Now, Make Your Own List

Do you have a list like mine? It’s not as hard as you might think.

Start by reviewing your own website, looking for words and phrases that explain the value of working with you.

Next, review all of your marketing materials: brochures, fliers, business cards, etc.

Review all your bios, including those on the social media sites.  

Now, go to the websites of your competitors and read all their marketing copy. You’ll be amazed at how many of their phrases you can add to your own list, assuming that you do, indeed, add that specific value. Pay particular attention to their sales letters.

 

Look in Ads, Too

Next, Google a keyword phrase that is most closely associated with your expertise. Mine would be “free publicity” or “business promotion.” Look at the pink shaded boxes on top at the top of the search results, and the ads on the right. Those are Google pay-per-click ads.

Pluck out words and phrases you see in the ads that would make someone click.  Do those value statements or benefits apply to you?  If so, add them to your list. 

I found three phrases that apply to me within these two ads:

Get Free Publicity

make your phone ring today

Keep the List Nearby

Print your list and hang it within eyesight of your work station.

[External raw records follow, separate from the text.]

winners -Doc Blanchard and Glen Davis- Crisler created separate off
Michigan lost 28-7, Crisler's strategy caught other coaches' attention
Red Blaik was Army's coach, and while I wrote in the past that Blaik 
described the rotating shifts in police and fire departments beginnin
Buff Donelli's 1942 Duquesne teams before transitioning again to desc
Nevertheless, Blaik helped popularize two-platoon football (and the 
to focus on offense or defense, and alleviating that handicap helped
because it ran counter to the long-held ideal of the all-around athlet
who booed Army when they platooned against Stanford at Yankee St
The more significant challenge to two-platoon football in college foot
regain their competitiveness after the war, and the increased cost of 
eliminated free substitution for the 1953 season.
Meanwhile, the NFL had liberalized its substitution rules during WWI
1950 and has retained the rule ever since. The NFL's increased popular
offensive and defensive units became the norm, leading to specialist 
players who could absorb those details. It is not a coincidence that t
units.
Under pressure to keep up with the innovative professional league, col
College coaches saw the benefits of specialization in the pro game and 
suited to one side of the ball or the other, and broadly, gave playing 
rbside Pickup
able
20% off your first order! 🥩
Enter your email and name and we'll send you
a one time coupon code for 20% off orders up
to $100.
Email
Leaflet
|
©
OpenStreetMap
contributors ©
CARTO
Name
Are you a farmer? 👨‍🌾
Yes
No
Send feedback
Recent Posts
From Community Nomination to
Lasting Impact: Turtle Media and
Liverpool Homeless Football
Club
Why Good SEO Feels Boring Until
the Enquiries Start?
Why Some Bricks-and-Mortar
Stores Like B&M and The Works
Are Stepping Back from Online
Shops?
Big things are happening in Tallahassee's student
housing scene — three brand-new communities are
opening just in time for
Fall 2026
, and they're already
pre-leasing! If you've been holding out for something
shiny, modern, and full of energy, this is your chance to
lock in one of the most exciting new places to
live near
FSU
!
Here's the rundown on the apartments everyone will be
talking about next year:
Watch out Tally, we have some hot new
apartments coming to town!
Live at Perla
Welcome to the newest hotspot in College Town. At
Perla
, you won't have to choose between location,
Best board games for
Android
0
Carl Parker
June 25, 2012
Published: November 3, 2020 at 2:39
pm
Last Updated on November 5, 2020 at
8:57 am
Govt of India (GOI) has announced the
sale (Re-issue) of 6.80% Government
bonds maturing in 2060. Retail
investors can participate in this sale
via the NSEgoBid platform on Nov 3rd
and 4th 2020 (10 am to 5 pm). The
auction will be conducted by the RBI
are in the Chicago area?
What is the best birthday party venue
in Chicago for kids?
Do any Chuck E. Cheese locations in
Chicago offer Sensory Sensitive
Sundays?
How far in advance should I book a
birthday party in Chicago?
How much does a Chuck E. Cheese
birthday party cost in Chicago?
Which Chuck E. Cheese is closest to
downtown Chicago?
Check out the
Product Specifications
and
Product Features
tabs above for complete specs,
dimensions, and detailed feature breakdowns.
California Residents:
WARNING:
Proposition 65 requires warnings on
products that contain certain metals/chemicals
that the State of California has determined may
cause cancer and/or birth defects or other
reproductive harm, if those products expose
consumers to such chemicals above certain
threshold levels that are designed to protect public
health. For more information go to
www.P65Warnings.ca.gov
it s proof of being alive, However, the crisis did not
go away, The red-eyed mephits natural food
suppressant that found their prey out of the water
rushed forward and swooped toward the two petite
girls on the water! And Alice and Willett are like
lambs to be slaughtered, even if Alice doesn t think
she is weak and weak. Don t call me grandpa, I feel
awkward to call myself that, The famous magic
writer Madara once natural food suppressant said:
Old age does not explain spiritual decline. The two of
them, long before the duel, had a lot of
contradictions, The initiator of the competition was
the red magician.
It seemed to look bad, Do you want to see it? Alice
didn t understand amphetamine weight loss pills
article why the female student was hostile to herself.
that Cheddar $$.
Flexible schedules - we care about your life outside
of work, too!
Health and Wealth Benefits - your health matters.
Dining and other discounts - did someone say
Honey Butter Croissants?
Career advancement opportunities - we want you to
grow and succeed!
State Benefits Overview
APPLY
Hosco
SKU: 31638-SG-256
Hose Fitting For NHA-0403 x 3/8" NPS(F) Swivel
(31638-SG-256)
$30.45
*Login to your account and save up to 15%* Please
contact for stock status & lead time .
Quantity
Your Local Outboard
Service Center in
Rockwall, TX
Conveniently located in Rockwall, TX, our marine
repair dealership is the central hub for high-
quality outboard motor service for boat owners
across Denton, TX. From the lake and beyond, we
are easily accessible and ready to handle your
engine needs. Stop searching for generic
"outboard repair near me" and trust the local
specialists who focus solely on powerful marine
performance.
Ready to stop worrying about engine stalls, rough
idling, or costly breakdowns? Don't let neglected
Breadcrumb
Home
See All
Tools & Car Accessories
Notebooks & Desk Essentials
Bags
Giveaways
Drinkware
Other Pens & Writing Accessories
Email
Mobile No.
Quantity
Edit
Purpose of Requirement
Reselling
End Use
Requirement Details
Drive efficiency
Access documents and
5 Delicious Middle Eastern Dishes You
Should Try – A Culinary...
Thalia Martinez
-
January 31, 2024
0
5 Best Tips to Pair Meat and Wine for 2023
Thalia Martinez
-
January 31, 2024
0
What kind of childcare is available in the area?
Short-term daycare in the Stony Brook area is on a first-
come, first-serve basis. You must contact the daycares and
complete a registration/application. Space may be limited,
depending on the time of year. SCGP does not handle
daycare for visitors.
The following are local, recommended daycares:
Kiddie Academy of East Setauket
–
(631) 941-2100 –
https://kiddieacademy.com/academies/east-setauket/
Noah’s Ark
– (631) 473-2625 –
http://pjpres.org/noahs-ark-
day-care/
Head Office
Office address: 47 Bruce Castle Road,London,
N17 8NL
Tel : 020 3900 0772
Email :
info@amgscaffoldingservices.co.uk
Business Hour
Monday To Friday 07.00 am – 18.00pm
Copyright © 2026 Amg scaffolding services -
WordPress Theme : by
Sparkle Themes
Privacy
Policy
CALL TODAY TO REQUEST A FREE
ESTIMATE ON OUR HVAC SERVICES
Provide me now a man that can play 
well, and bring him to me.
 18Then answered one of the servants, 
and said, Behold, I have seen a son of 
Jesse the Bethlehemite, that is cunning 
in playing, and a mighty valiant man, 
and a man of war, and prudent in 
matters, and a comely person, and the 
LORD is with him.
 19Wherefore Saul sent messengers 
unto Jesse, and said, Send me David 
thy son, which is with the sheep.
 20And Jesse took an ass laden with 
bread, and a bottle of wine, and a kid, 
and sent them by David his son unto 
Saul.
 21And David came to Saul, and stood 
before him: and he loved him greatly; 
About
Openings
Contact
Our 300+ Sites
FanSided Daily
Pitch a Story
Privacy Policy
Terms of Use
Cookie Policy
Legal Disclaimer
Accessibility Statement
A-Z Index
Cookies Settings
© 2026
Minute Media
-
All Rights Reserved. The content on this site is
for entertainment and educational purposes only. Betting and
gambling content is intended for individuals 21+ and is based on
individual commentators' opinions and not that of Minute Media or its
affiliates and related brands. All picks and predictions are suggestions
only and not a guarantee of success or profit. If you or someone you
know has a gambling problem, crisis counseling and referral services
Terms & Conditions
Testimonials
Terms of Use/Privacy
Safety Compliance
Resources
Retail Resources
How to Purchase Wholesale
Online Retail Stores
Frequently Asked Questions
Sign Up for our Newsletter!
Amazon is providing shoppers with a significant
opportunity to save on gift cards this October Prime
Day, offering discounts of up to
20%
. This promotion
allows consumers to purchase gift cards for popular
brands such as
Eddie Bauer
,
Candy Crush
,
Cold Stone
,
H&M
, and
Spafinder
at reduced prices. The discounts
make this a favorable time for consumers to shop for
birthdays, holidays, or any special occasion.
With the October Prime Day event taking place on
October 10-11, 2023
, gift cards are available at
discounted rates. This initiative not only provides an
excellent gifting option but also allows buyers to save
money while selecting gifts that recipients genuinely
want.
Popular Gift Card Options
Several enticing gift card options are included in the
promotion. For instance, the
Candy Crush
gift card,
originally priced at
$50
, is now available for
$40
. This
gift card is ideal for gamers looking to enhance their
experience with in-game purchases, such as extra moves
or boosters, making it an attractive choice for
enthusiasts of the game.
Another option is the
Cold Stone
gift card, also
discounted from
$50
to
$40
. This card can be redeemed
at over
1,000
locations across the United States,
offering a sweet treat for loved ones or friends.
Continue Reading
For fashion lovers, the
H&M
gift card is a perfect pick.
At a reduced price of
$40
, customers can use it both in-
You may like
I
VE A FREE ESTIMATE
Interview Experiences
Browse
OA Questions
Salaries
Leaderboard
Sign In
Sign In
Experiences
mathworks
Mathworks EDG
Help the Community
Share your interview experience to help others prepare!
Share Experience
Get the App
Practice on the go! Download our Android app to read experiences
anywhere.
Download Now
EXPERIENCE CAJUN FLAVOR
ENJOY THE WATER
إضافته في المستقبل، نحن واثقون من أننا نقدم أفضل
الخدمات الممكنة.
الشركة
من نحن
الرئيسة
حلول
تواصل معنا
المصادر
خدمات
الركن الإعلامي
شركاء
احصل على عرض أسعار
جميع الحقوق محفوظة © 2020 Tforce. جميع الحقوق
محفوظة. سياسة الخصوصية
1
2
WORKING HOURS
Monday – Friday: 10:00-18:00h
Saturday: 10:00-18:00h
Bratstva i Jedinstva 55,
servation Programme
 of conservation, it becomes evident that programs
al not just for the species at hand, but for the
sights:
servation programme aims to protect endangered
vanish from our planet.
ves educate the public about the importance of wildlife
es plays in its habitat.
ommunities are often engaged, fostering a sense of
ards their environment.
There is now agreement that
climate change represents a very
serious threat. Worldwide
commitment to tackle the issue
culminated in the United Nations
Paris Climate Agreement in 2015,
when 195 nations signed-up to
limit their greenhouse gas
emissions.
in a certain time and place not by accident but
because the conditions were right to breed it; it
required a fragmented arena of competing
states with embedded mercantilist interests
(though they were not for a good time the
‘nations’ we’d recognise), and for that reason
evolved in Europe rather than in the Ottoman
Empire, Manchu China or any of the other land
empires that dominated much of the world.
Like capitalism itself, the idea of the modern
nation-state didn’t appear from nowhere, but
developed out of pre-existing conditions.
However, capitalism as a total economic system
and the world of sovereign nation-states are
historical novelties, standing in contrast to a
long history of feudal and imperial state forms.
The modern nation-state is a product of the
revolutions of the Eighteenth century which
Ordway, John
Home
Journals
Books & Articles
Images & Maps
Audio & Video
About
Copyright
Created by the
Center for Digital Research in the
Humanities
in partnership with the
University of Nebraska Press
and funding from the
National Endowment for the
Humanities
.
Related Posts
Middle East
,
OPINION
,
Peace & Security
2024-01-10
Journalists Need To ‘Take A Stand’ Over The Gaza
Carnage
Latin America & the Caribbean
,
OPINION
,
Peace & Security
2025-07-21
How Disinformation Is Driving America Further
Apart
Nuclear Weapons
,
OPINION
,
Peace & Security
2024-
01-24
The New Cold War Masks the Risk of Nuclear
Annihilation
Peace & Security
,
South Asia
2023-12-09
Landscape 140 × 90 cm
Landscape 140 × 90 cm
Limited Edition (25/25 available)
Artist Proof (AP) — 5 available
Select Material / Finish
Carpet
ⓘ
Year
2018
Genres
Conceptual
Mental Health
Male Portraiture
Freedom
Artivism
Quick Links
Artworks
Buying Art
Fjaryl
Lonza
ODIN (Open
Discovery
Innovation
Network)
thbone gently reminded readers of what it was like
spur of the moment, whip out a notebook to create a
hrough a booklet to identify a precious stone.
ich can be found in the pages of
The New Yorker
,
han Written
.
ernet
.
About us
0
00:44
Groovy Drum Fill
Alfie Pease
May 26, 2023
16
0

Every time you write something about yourself, your products or services or your business, refer to the list and use value statements whenever possible.

Every time you write a proposal, answer an email from a potential customer, rewrite a social media profile, answer a journalist’s query, or blog about something you’re doing, refer to the list and choose the value statements that best fit.

Now, tell me. Do you feel sleazy spying on your competitors’ sales pages, marketing materials or ads? Do you think it’s unethical? Would you do this?